M. Frost : Le monde est petit. Mes parents sont toujours là.

Le sénateur Surette : Ma question est la suivante : quelle est la prochaine étape? Comment allons-nous aller de l’avant? D’autres témoins nous ont indiqué que des modifications pourraient être apportées à la Loi sur les pêches. Il pourrait y avoir des changements dans la réglementation. Une commission indépendante pourrait être mise en place. Il y a un plan de modernisation.

Faites-vous partie d’un mouvement quelconque? Plusieurs associations mènent des actions ici, sur la Colline. Faites-vous partie d’un mouvement visant à faire avancer ce dossier de manière logique et méthodique?

M. Frost : Oui. Nous avons eu quelques réunions sur la modernisation des pêches en Colombie-Britannique. J’ai été invité à certaines de ces réunions préliminaires pour discuter du cadre de certaines initiatives particulières.
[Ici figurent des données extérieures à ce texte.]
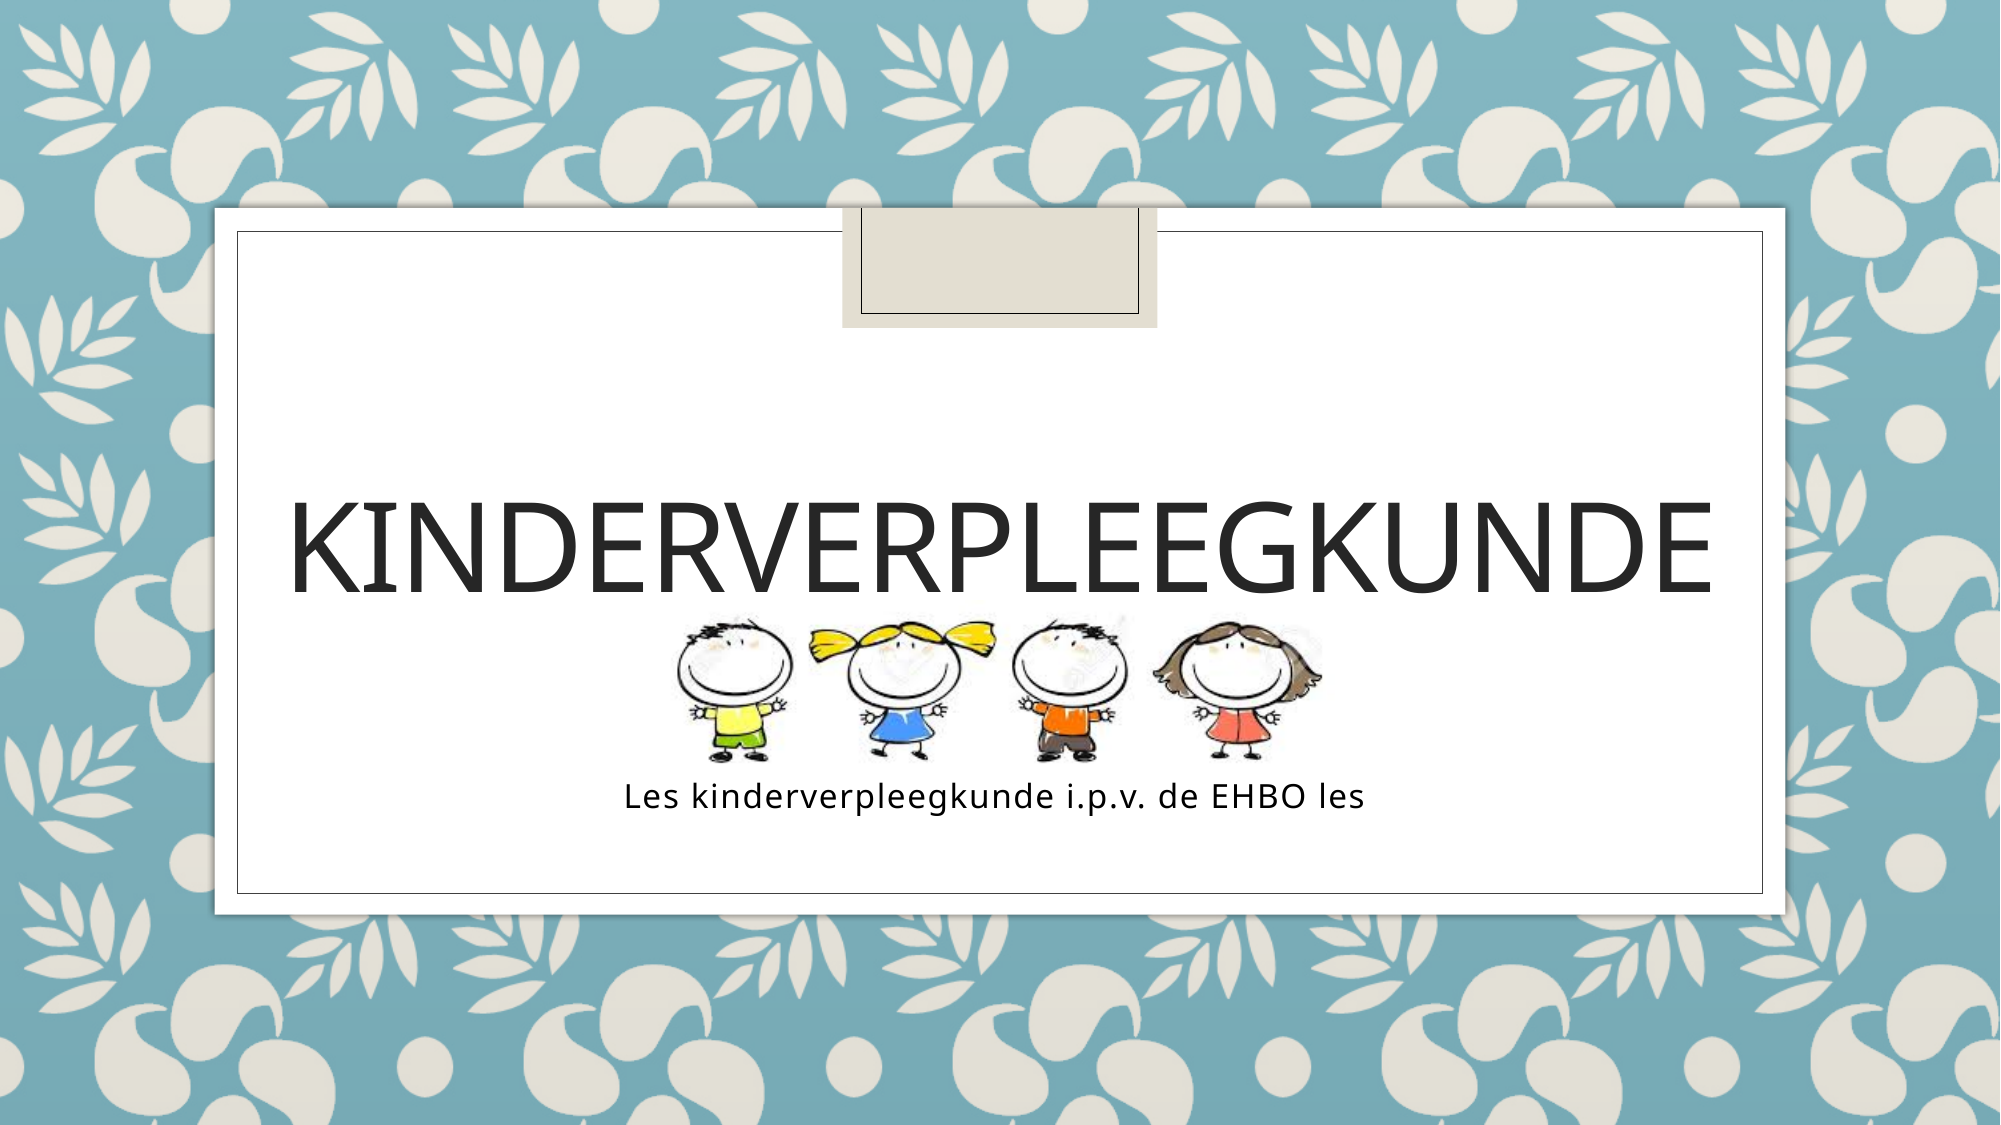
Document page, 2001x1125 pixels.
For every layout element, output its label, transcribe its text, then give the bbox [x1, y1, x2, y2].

subtitle Les kinderverpleegkunde i.p.v. de EHBO les [256, 768, 1745, 844]
picture [659, 600, 1341, 782]
title Kinderverpleegkunde [256, 343, 1744, 768]
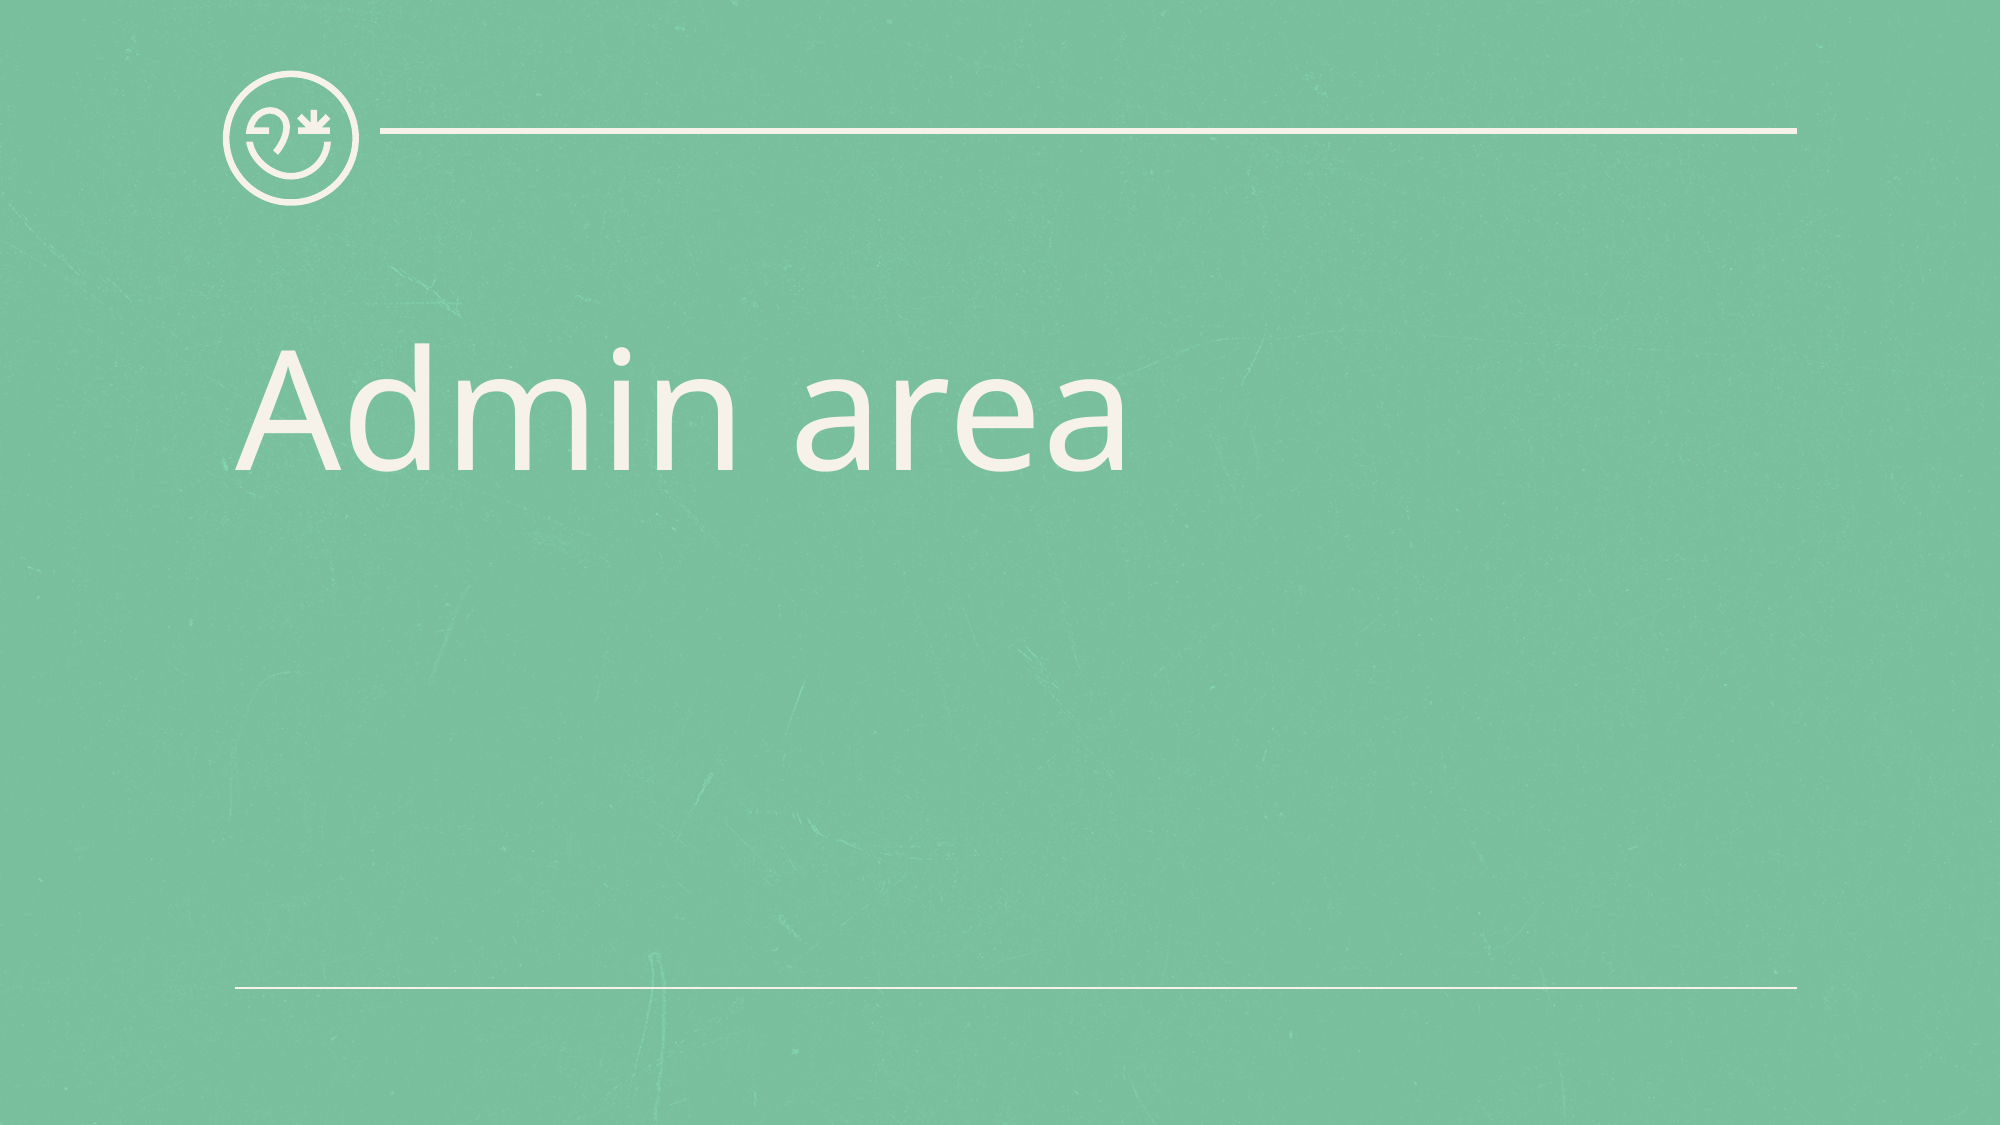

Comment allons-nous avancer? Je ne peux bien sûr parler que des pêches dans lesquelles je travaille. Je connais le contexte de l’entreprise pour laquelle je travaille et sa structure. J’ai grandi en portant des bottes en caoutchouc. J’ai passé une grande partie de ma carrière sur des bateaux de pêche et des navires de transport, et j’ai donc une certaine compréhension du sujet. Cela m’aide à gérer les choses. Cela me vaut peut-être, au moins, un peu de respect de la part des personnes avec qui nous travaillons.

Comment allons-nous avancer? Encore une fois, si l’on prend l’exemple des pêcheries que je connais bien, on pourrait supprimer certaines des règles archaïques qui régissent les permis de pêche au saumon — par exemple, la durée des permis, la possibilité de les transférer ou l’obligation de les associer à un navire. Vous avez des navires qui coulent au quai ici parce que des permis y sont rattachés, ce qui représente un risque pour les ports de plaisance. Il y a tant de problèmes à résoudre au-delà de cette question de propriété.

Pêches et Océans Canada devrait continuer à fournir un soutien aux pêches. Je pourrais parler longuement des initiatives visant à protéger l’environnement. Qu’il s’agisse du saumon arc‑en-ciel ou du saumon coho, du saumon coho du Fraser intérieur, des épaulards résidents du Sud, des aires de protection marine ou de l’accès aux ressources, il y a tant de problèmes qui pourraient être résolus avant que quoi que ce soit d’autre ne soit nécessaire.

Ce qui ne va vraiment pas sur la côte du Pacifique en ce moment, c’est que nous sommes trop prudents. Nous multiplions les mesures de précaution à l’infini. Cela signifie que nous n’avons tout simplement plus aucun accès.

Le sénateur Surette : Je vous remercie.

Le président : Merci, monsieur Frost, pour cette conversation passionnante et pour avoir pris le temps de vous joindre à nous ce soir dans le cadre de nos travaux. Si, après cette séance, vous pensez que nous devrions être informés de quoi que ce soit ou si vous souhaitez nous éclairer sur nos travaux, n’hésitez pas à transmettre vos commentaires à notre greffière à tout moment.